### [Source text]
****************

Allegory
A work with two levels of meaning - a literal on e a symbolic one. In such a work, most of the
characters, objects, settings, and events represent abstract qualities. Personification is often used
in traditional allegories. As in a fable or a parable, the purpose of an allegory may be to convey truths about
life, to teach religious or moral lessons, or to criticize social institutions.
Example: Animal Farm by George Well. In this story, the animals on the farm overthrow the humans and take over running the place. The farm politics represent real politics in the real word.
Alliteration
The practice of beginning several consecutive or neighboring words with the same sound
Example: Allen ate apples
Allusion
A reference to a mythological, literary, or historical person, place, or thing.
Example: "He was a Good Samaritan yesterday when he helped the lady start her car." This refers to the biblical story of the Good Samaritan.
Anadiplosis
Rhetorical device where a word or phrase at the end of a sentence or phrase is repeated at
the beginning of the next sentence or phrase.
Example: "When I give I give myself."
Analogy
Comparison between two different things or the relationship between them. Can explain
something unfamiliar by associating it with or pointing out its similarity to something more familiar.
Example: He is like a rock. This means he is steadfast and strong.
Anaphora
The repetition of the same word or group of words at the beginning or successive clauses.
Example:"I want her to live. I want her to breathe. I want her to exercise."
Antagonist
The character who stands directly opposed to the protagonist.
Example: Spiderman from the movie Spiderman
Antithesis
A direct juxtaposition of structurally parallel words, phrases, or clauses for the purpose of
contrast.

****************

### [Dataset content]
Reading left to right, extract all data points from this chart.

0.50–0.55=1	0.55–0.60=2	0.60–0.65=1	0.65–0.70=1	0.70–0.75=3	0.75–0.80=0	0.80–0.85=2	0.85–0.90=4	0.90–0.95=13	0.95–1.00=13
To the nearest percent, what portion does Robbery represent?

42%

****************

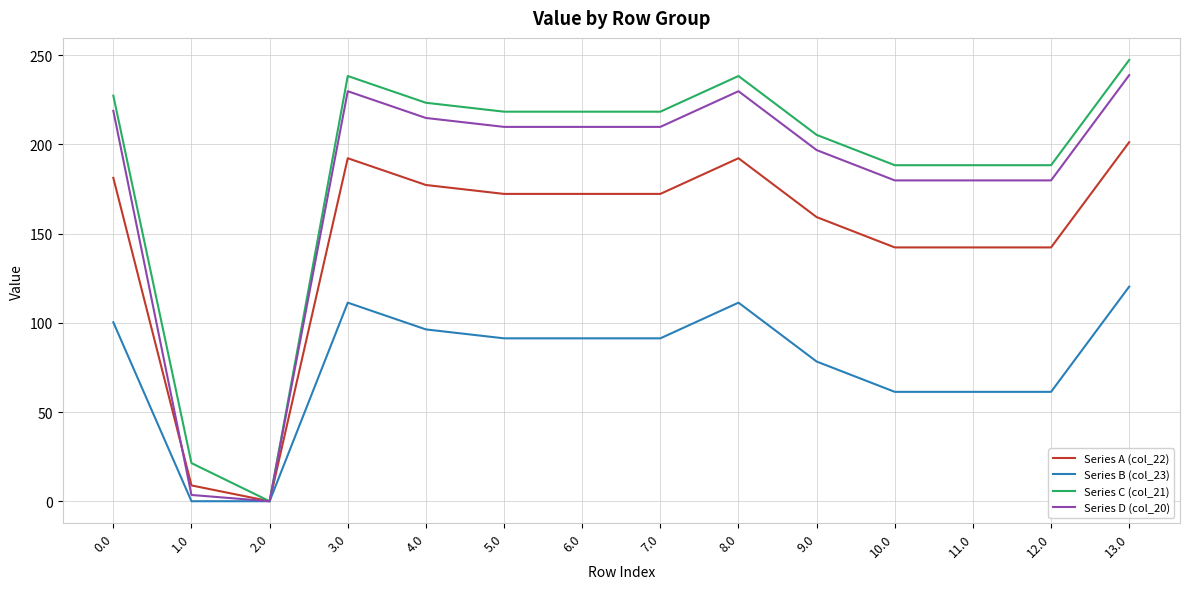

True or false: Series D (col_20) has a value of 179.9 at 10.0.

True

****************

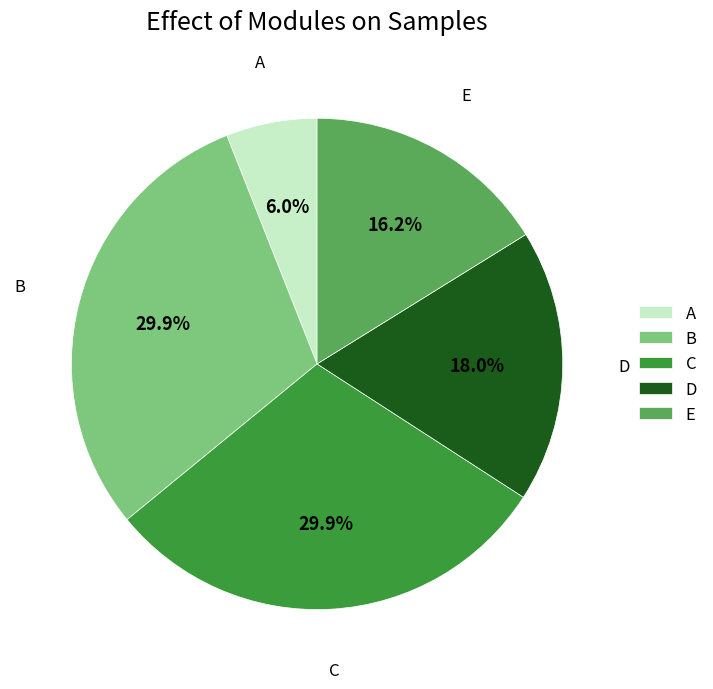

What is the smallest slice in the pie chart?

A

****************

### [Complete the following]
A) From the literary terms glossary, extract the passage starting at "Anadiplosis" and ending at "or successive clauses.".
B) According to the literary terms glossary, what device is often used in traditional allegories?
C) Carry on the literary terms glossary from its last line, adding further entries in the same format.
The listing comes from a different source than the glossary.

### [Numbered answers]
A)
Anadiplosis
Rhetorical device where a word or phrase at the end of a sentence or phrase is repeated at
the beginning of the next sentence or phrase.
Example: "When I give I give myself."
Analogy
Comparison between two different things or the relationship between them. Can explain
something unfamiliar by associating it with or pointing out its similarity to something more familiar.
Example: He is like a rock. This means he is steadfast and strong.
Anaphora
The repetition of the same word or group of words at the beginning or successive clauses.

B) Personification.

C)
Example:Bitter-sweet
Apostrophe
A form of personification in which the absent or dead are spoken to as if present and the
inanimate, as if animate.
Example: Steve Jobs is visiting my house today.
Archetype
A pattern in literature that is found in a variety of works from different cultures throughout the
ages. An archetype can be a plot, a character, an image, or a setting.
Example: Spider man, Superman(stereotype of heros)
Assonance
The repetition of accented vowel sounds in a series of words.
Example: Try to light the fire
Asyndeton
A deliberate omission of conjunctions in a series of related clauses; it speeds the pace of the
sentence.
Example: The evening whispered perfume, the twilight warmed his eyes, the dancing melted her inhibitions, the second burrito grande spoiled his moment
Catharsis
Release of emotion (pity and fear) from the audience's perspective.
Example:Getting a tattoo of the loved one who passed away or simply allowing one self to cry.
Characterization
The way a writer creates and develops characters' personalities: physical description;
narrator's direct comments; and character's own thoughts, speech, and actions.
Direct characterization: Author makes direct statements about a character's personality and tells
what the character is like.
Indirect characterization: The Author reveals information about a character and his personality
through that character's thoughts, words, and actions, along with how other characters
respond to that character, including what they think and say about him.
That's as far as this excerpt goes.